Deadbeat Parents Punishment Act

by: Maury Beaulier, Attorney.

Elements of Offense
In order to convict a defendant accused of violation the Dead Beat Parents Punishment Act, the United States must prove that the defendant:
1. Had the ability to pay,
2. Willfully failed to pay,
3. A known and past due child support obligation,
4. Which has remained unpaid for longer than one year
OR is an amount greater than $5,000,
5. For a child who resides in a different state than the defendant.

Clarifications of the Law
Federal statutes and subsequent case law have helped to define some of the key terms of the statute.

What is Past Due Child Support?
The CSRA federal statute specifically defines a "past due support obligation" as any amount determined by a court order or an order under an established administrative procedure of any state which finds child support due from a person to a child or a person with whom a child is living; and the obligation has remained unpaid for a period longer than one year, or is greater than $5,000. 18 U.S.C. § 228(d)(1).

What does it mean to be Willful?
There is no clear definition of "willful" under the DPPA. However, a good barometer of willfulness may be found under federal criminal tax law. For criminal tax cases, willfulness is a " knowing and intentional violation of a known legal duty." Cheek v. United States, 111 S.Ct. 604, 610 (1991). It is important to recognize that willfulness cannot be presumed from non-payment by the defendant alone. The prosecution has burden to prove beyond a reasonable doubt that any failure to pay child support is willful at the time the child support was due to the custodial parent AND the defendant had sufficient money to pay the child support obligation or that any lack of funds was caused by a voluntary and intentional act of the defendant without justification in view of all the financial circumstances of the case. H.Rep. No. 102-771, 102nd Cong., 2d Sess., at 6.

What if partial payments have been made?
Even if partial payments have been made by a defendant, he/she may still be convicted under the DPPA since that statute defines a " past due support obligation" as "any amount" that is due and owing. A partial payment, however, may be relevant to a defendant's ability or inability to pay support. In fact, if full payment is made before the prosecution concludes, it does not obviate the offense since the willful intent not to pay support and the act of not paying when due has already occurred.

Where is the Case Heard?
The location where the case is heard is called the "venue." The venue for a prosecution under the DPPA may occur in one of two federal court districts:

To date Department of Justice has filed most cases in the district where the child resides.

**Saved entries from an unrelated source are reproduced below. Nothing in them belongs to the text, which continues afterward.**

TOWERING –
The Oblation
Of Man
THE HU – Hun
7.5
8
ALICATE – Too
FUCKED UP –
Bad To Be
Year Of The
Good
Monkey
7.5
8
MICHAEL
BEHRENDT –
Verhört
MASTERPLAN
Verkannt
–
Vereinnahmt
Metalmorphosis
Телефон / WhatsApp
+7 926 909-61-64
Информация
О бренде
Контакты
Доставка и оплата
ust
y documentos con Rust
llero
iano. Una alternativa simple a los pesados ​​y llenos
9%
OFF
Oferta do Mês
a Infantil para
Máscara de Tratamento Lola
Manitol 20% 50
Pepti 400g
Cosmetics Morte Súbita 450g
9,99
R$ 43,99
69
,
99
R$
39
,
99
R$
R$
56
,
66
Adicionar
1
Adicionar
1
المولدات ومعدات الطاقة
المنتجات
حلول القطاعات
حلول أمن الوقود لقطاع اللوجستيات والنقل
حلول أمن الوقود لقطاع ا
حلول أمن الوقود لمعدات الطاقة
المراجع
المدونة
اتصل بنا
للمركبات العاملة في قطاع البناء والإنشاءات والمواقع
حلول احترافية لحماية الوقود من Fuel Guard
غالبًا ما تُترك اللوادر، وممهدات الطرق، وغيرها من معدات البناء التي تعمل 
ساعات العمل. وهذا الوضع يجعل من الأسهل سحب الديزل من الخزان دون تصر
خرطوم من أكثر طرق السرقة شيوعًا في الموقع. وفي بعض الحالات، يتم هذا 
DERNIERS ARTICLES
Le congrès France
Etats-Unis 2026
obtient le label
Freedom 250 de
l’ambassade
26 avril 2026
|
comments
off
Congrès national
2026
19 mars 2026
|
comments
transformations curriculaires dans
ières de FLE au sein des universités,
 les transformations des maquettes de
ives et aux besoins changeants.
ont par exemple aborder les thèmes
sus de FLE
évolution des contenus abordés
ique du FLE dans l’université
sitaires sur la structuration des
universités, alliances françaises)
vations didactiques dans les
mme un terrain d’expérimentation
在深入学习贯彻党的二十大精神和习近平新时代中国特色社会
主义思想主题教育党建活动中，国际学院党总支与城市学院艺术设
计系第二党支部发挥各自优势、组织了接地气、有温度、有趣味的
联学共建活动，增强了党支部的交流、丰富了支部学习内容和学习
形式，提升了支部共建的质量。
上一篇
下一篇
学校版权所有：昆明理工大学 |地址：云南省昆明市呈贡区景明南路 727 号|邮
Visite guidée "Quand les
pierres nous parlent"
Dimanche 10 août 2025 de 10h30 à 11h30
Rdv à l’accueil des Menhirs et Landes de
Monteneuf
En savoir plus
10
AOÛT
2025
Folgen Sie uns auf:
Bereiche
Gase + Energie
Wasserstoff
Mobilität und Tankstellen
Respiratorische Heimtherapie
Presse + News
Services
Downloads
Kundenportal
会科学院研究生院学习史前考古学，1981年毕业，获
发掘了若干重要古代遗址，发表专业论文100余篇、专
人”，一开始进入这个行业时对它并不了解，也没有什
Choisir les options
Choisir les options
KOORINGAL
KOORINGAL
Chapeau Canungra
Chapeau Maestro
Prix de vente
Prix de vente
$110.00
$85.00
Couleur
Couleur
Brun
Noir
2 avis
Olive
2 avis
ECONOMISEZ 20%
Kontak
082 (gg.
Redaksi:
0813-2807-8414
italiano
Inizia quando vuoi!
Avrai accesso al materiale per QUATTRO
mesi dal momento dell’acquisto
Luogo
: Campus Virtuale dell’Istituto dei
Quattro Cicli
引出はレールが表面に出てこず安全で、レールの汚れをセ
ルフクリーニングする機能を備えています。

When is the DPPA Usually Applied?
General guidelines have been set out for U.S. attorneys regarding when to prosecute a defendant for a non-payment of child support. Although these guidelines will not invalidate a qualifying prosecution under the statute that does not comply with the guidelines, it provides a barometer of when to expect a prosecution to occur. First, U.S. attorneys are recommended to accept only cases where all reasonable available remedies have been exhausted. That does not mean that a state prosecution must occur first. It simply means that the U.S. attorney must come to a subjective conclusion based on past history of the case and past conduct of the defendant that other efforts would most likely prove futile.